Tesseract uses training packages for each language. By default, it installs with the English one, to add more we can see this list https://packages.debian.org/search?keywords=tesseract-ocr. With this line, we would install the packages for Galician, Spanish, Basque, Catalan, and Portuguese: apt-get install tesseract-ocr-glg tesseract-ocr-spa tesseract-ocr-cat tesseract-ocr-eus tesseract-ocr-por
At this point, we will also install a tool so that our Debian Stretch can see the Windows folders (if your equipment is Linux, you can use NFS and forget about this). For this, we are going to install the cifs-utils package with: apt-get install cifs-utils

Now everything is installed, what’s next?
Access to the target shared folder (hotfolder) is done with the mount.cifs command:
mount.cifs //path/smb /mnt/smb -o user=username -o pass=password -o domain=domain
Here we mount in the folder /mnt/smb the network path of the destination folder of the PDFs from the scanner //path/smb.
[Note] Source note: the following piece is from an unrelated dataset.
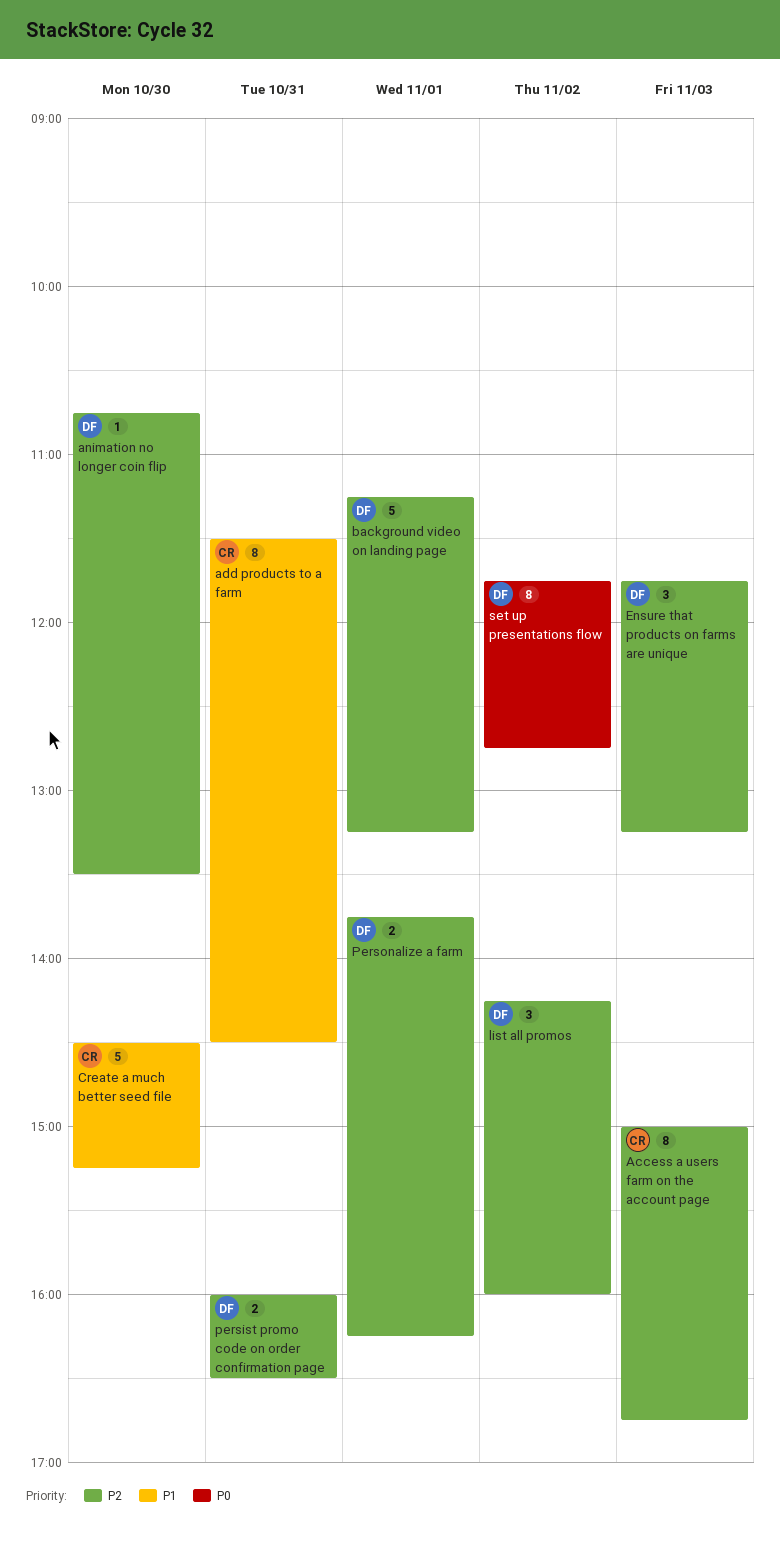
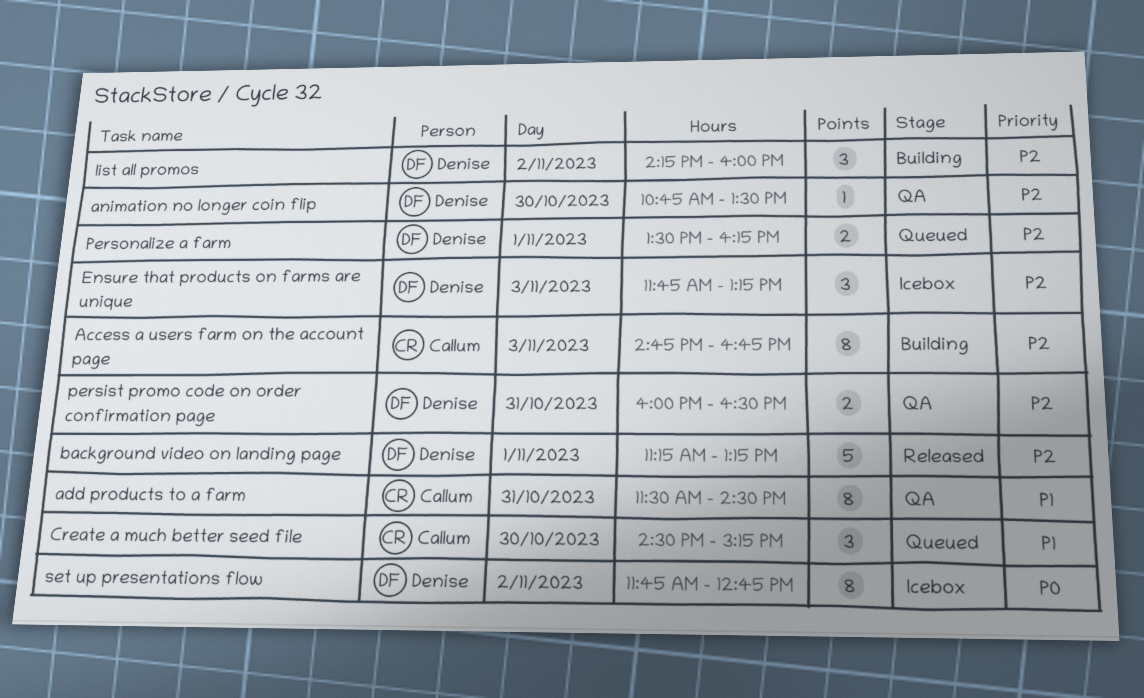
Access a users farm on the account page, begins: 15:00 -> 14:45
Create a much better seed file, estimate: 5 -> 3
Personalize a farm, begins: 13:45 -> 13:30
Next, the command we must execute to perform the OCR would be:
ocrmypdf --language glg --rotate-pages -deskew --clean-final /mnt/smb/ocrin/document.pdf /mnt/smb/ocrout/document.pdf

What do the ocrmypdf options do?

–language: Selects the language used. glg for Galician, spa for Spanish, etc…
–rotate-pages: If you scan a page upside down, it turns it. Disproportionately increases the size of the PDF.
–deskew: Straightens the original pdf, avoiding the typical auto-feeder documents, turned a few degrees. Very useful if it weren’t for the fact that it massively increases the size of the PDF.
–clean: Cleans the image before performing OCR
–clean-final: Same as the previous one, but instead of saving the original PDF, it saves the clean one. A pity that it disproportionately increases the weight of the PDF.
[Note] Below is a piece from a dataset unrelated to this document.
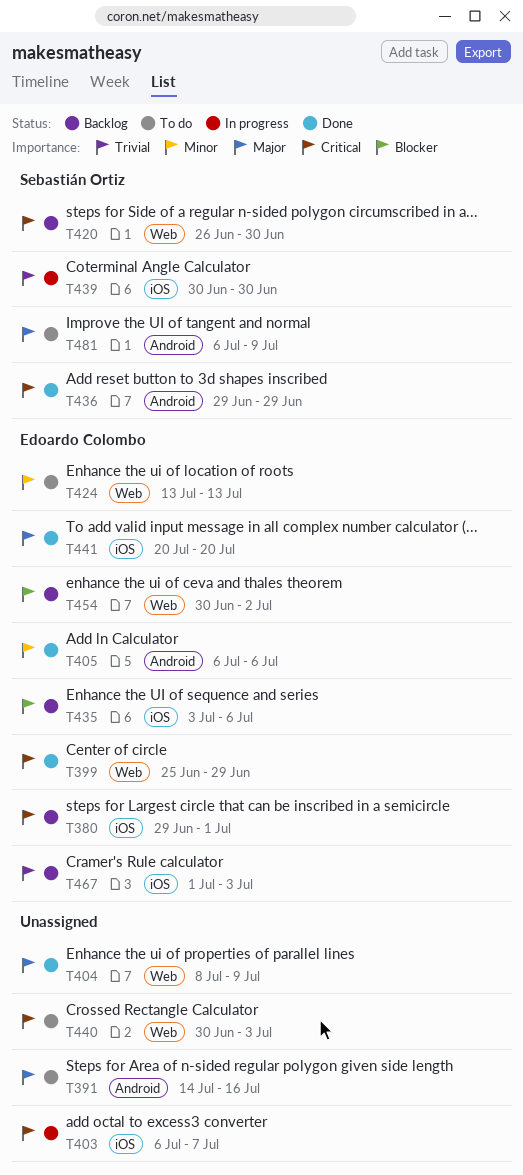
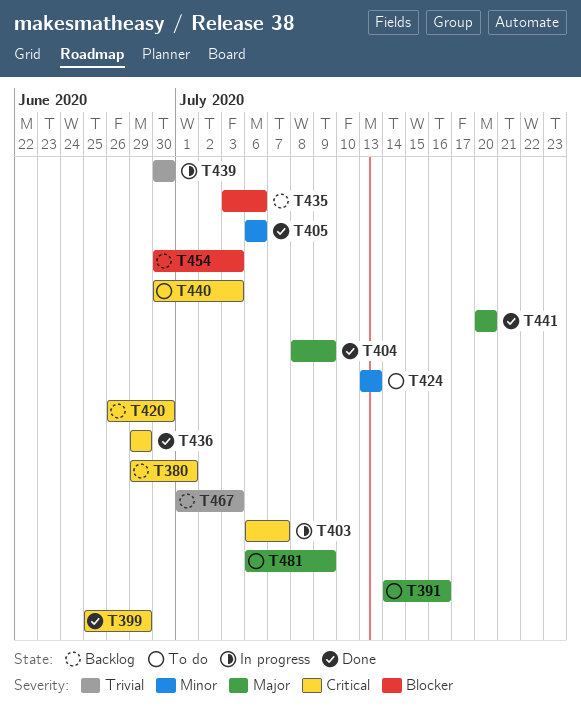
T454, due: Jul 2 -> Jul 3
My recommendation, based on a short experience and the current versions of the software, is to leave it at:
ocrmypdf --language glg --clean /mnt/smb/ocrin/document.pdf /mnt/smb/ocrout/document.pdf

Finally, as we want to forget about the VM, we will need to set up a cron, so that this command is executed only every minute, and that’s it 🙂

Something important, from my point of view, is that you can take a batch of existing PDFs, copy them to the hot folder, and make them searchable. Think about contracts, or digitized invoices that are in a forgotten folder. You will be giving them new life, by being able to search within them.

I’ve had it in production for about a week with great critical and public success. If you need help getting started, you know where I am.